- Work request -
Among the entries that follow, find every line with the word "left" and copy it.

- Given data -
_ _ _ _

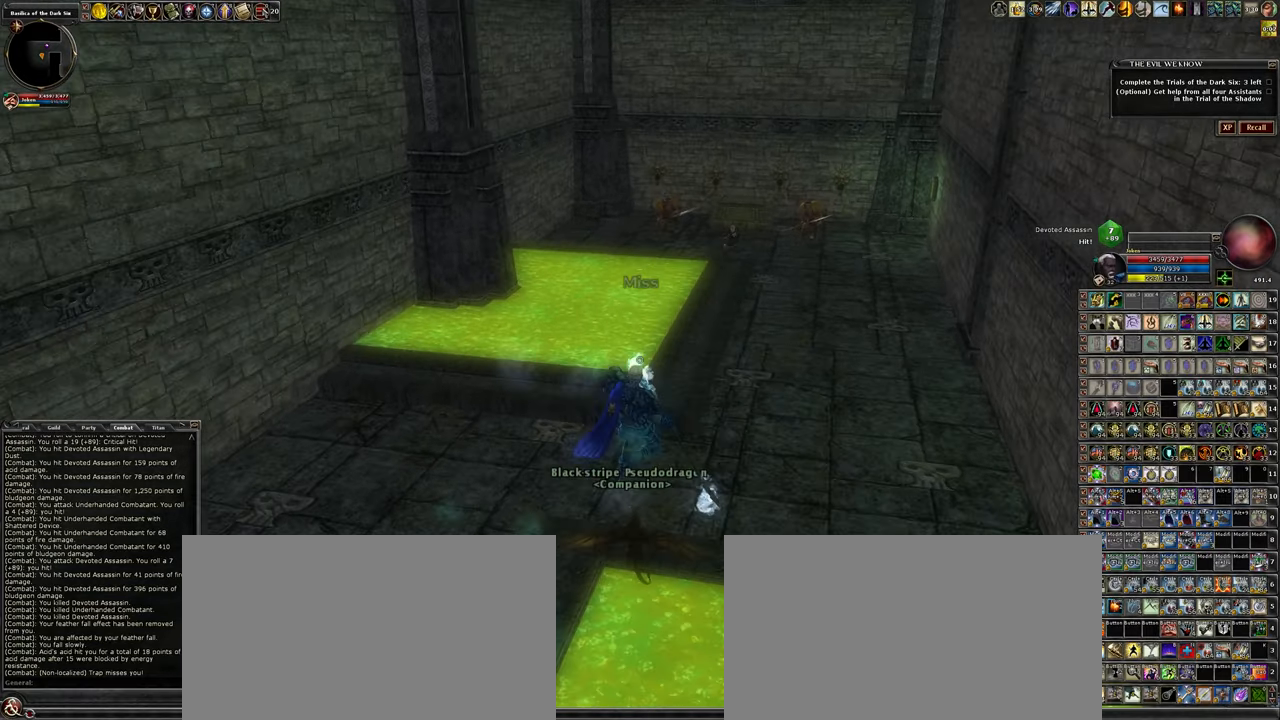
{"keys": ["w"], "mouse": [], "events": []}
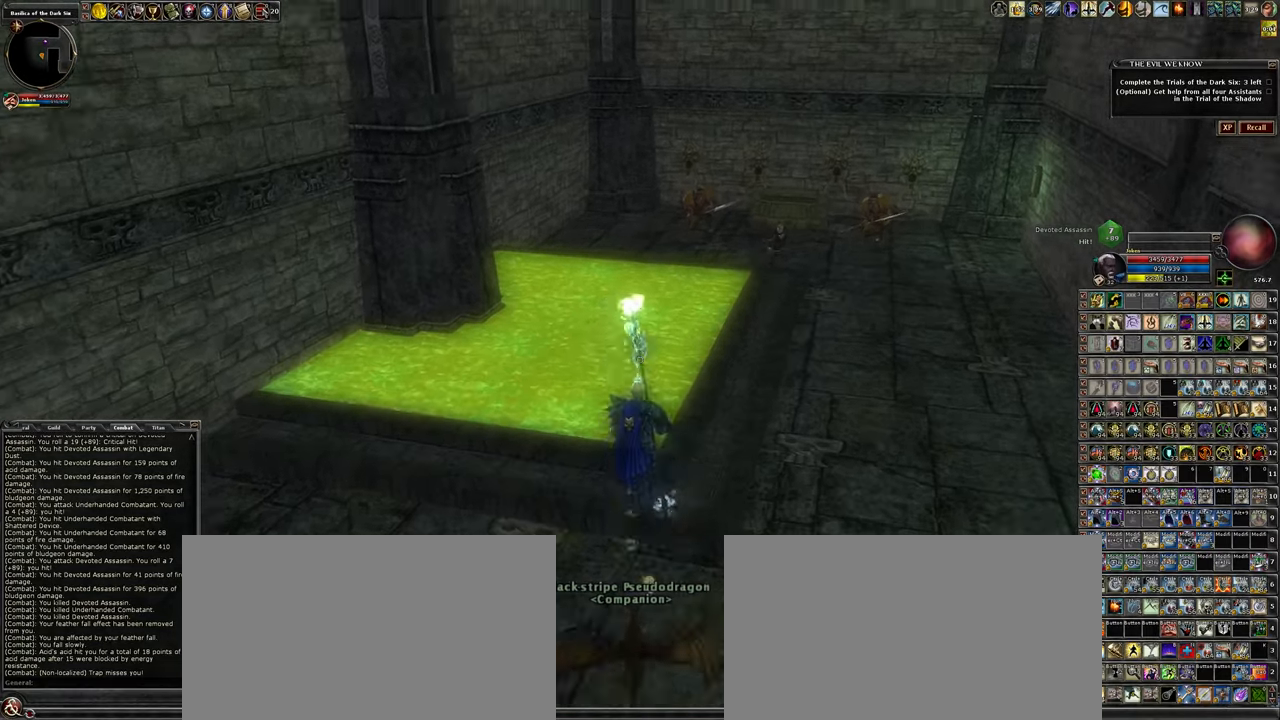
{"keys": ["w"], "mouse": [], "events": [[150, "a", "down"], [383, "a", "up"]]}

_ _ _ _

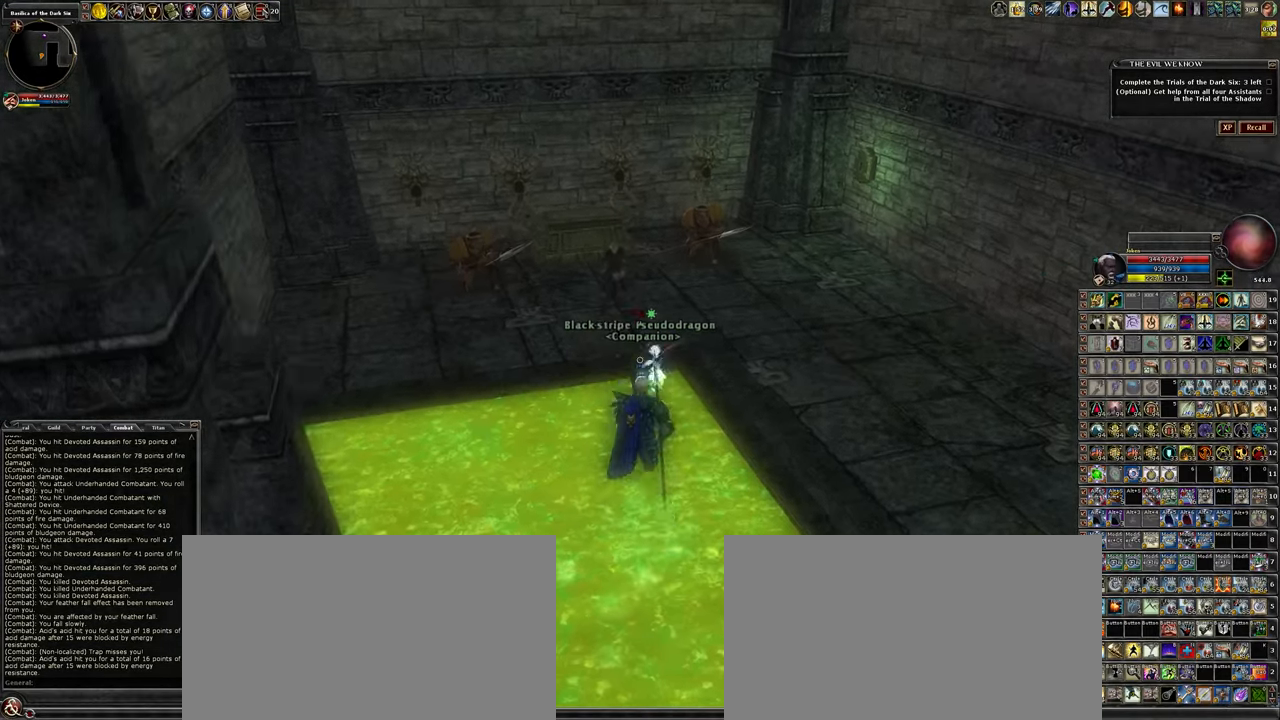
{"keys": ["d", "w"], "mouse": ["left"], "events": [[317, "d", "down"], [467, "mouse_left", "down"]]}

_ _ _ _

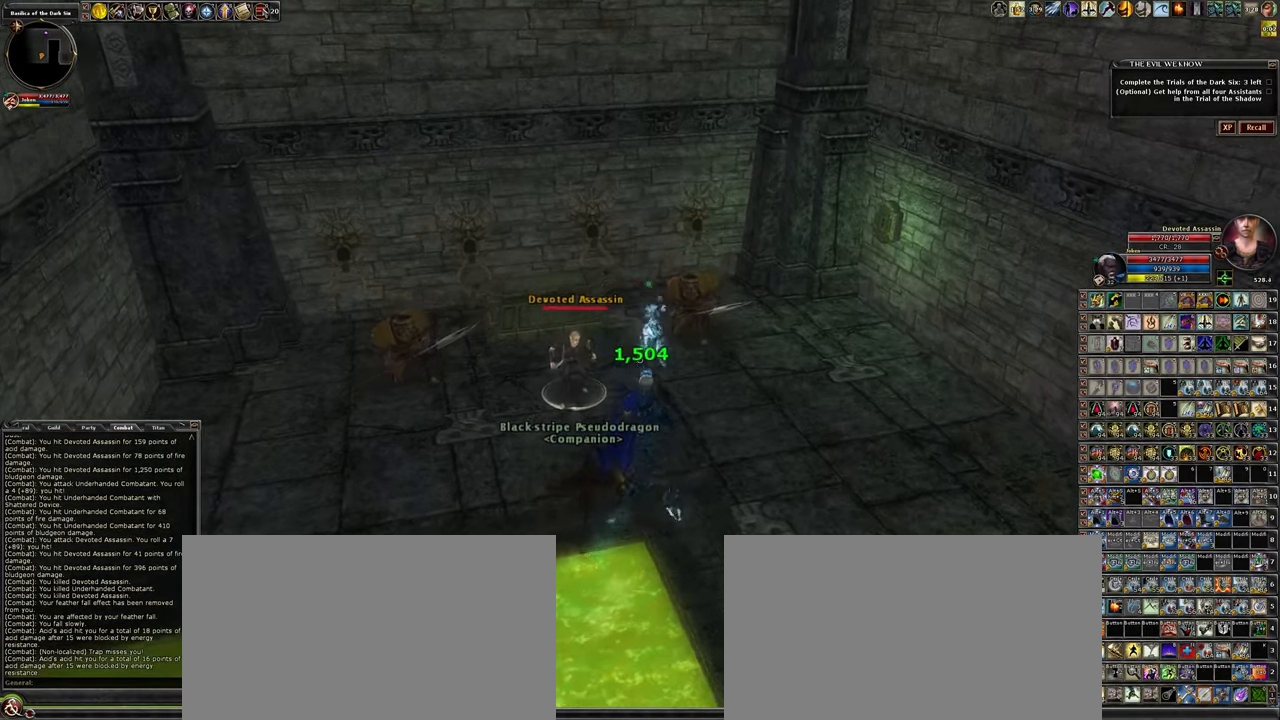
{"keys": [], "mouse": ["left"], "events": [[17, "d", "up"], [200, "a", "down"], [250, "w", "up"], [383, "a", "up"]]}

_ _ _ _

- Solution for this task -
{"keys": ["d", "w"], "mouse": ["left"], "events": [[317, "d", "down"], [467, "mouse_left", "down"]]}
{"keys": [], "mouse": ["left"], "events": [[17, "d", "up"], [200, "a", "down"], [250, "w", "up"], [383, "a", "up"]]}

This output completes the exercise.